• WHAT TO PRODUCE
Excluding pictures, give the entries again exactly as they appear.

---- LISTED RECORDS

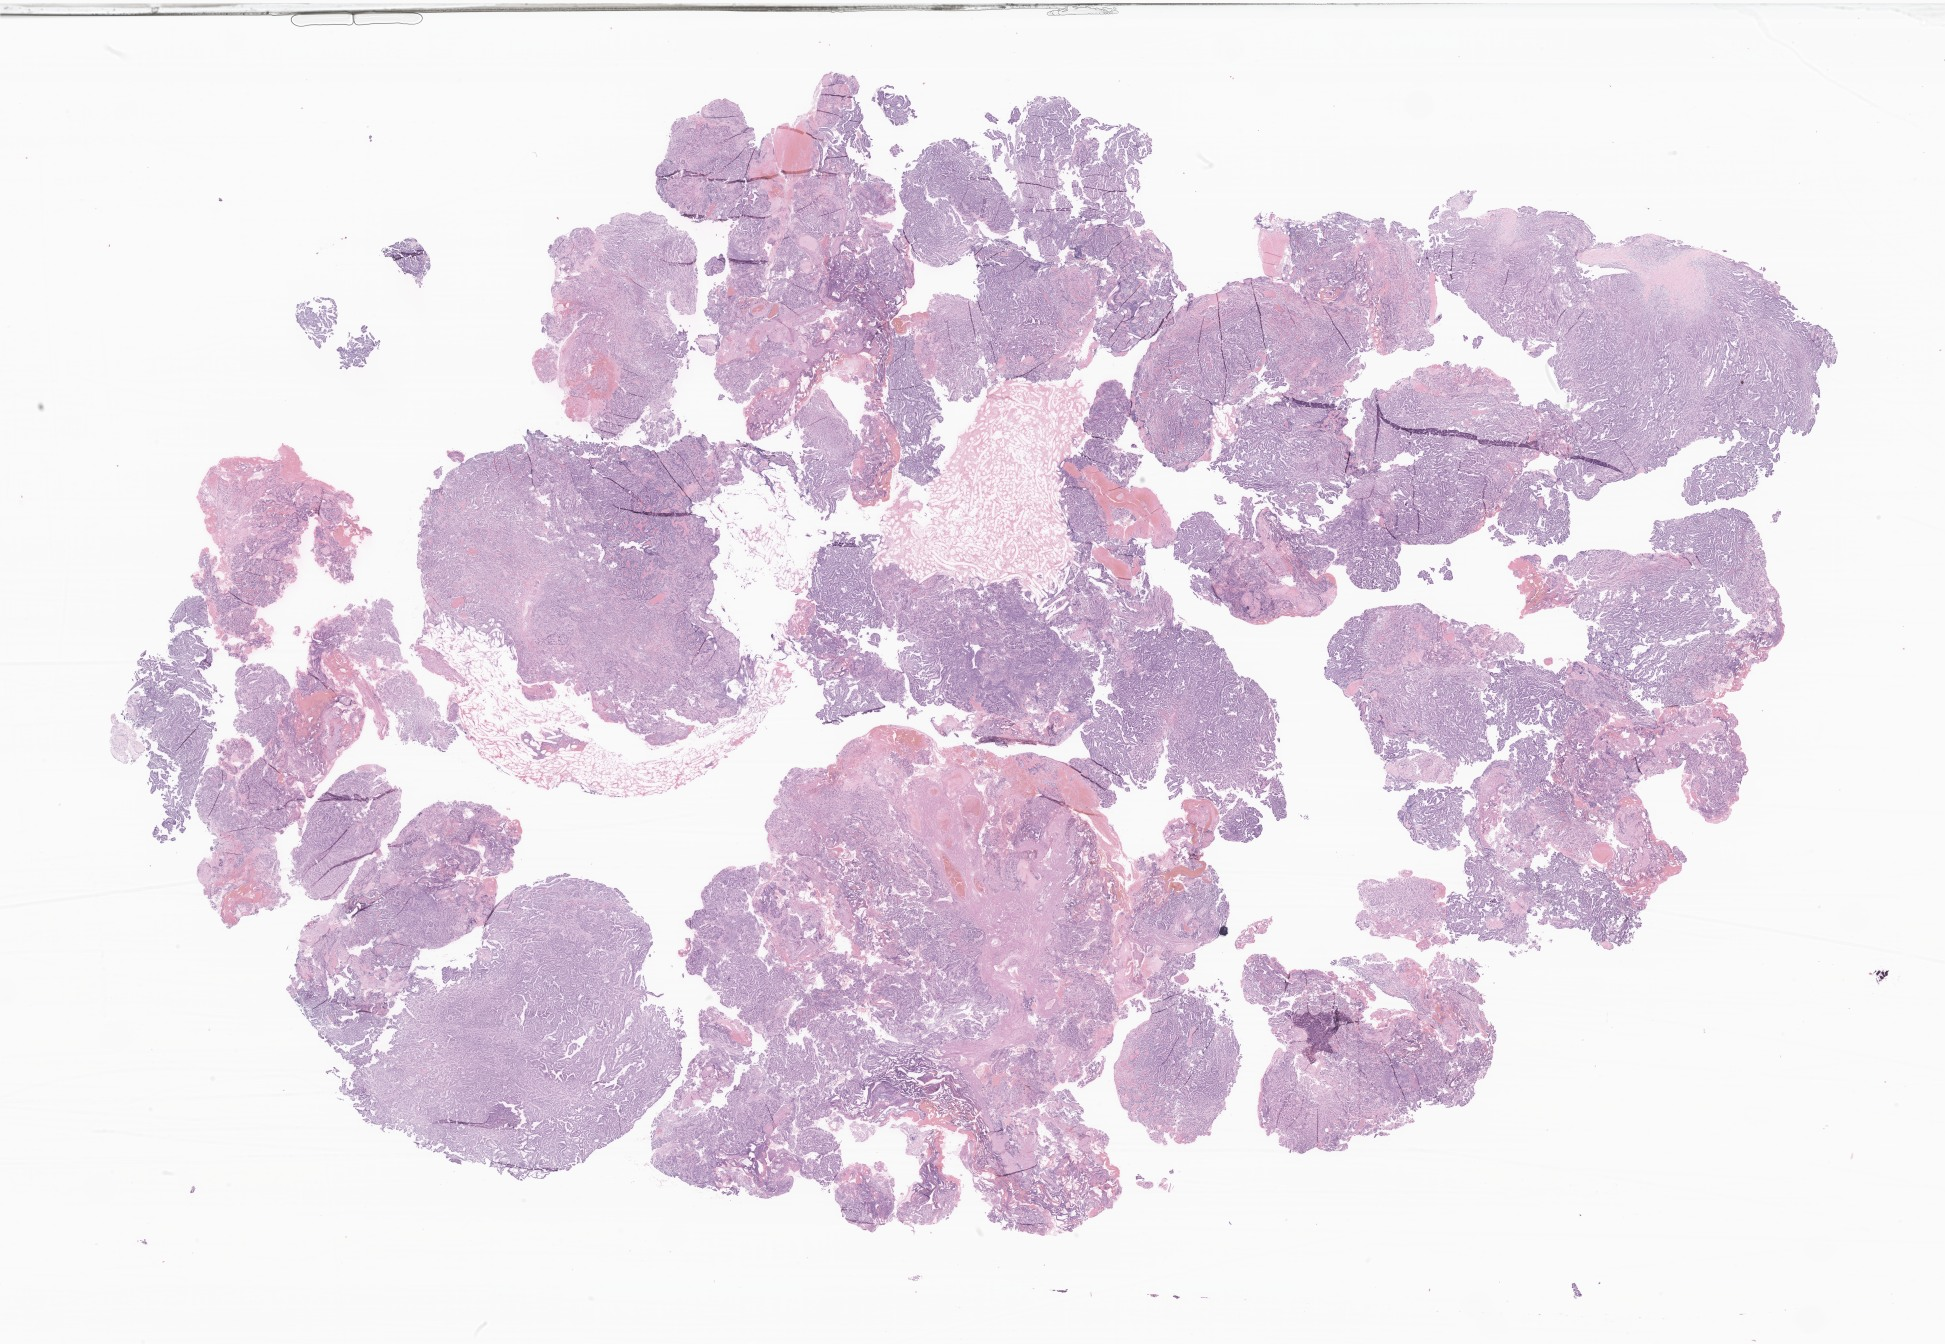
Whole-slide image, hematoxylin and eosin (H&E) stain of tumor tissue from the brain — whole scanned area (about 32.8 x 22.7 mm) shown as a low-resolution overview, formalin-fixed paraffin-embedded section. Patient female; age 51 months (4 years 3 months).
Diagnosis (ICD-O-3 morphology term): Atypical choroid plexus papilloma.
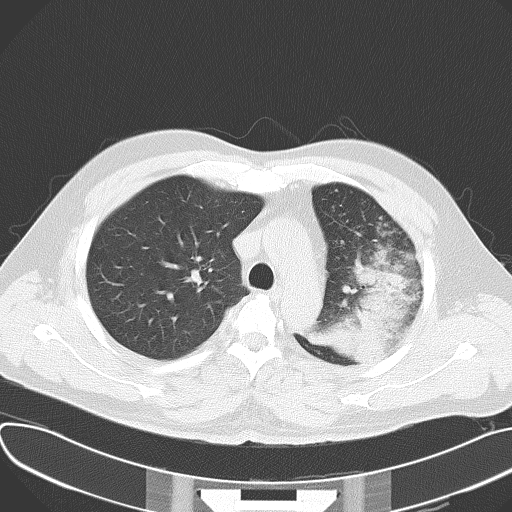
Chest CT, one axial slice; 120 kVp; lung window (W 1500 / L -600 HU); 5 mm slice thickness; 512 × 512 image matrix. Patient: male, 48 years. Case-level facts recorded for this patient, not image findings: clinical TNM (as recorded): T4 N0 M0.
Annotated regions visible in this slice (rectangle marked by the reading radiologist):
- lung tumour (recorded histology: adenocarcinoma): bounding box <320,258,407,376> (left, top, right, bottom; pixels)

--------

• RESULT FOR THIS EXERCISE
Whole-slide image, hematoxylin and eosin (H&E) stain of tumor tissue from the brain — whole scanned area (about 32.8 x 22.7 mm) shown as a low-resolution overview, formalin-fixed paraffin-embedded section. Patient female; age 51 months (4 years 3 months).
Diagnosis (ICD-O-3 morphology term): Atypical choroid plexus papilloma.
Chest CT, one axial slice; 120 kVp; lung window (W 1500 / L -600 HU); 5 mm slice thickness; 512 × 512 image matrix. Patient: male, 48 years. Case-level facts recorded for this patient, not image findings: clinical TNM (as recorded): T4 N0 M0.
Annotated regions visible in this slice (rectangle marked by the reading radiologist):
- lung tumour (recorded histology: adenocarcinoma): bounding box <320,258,407,376> (left, top, right, bottom; pixels)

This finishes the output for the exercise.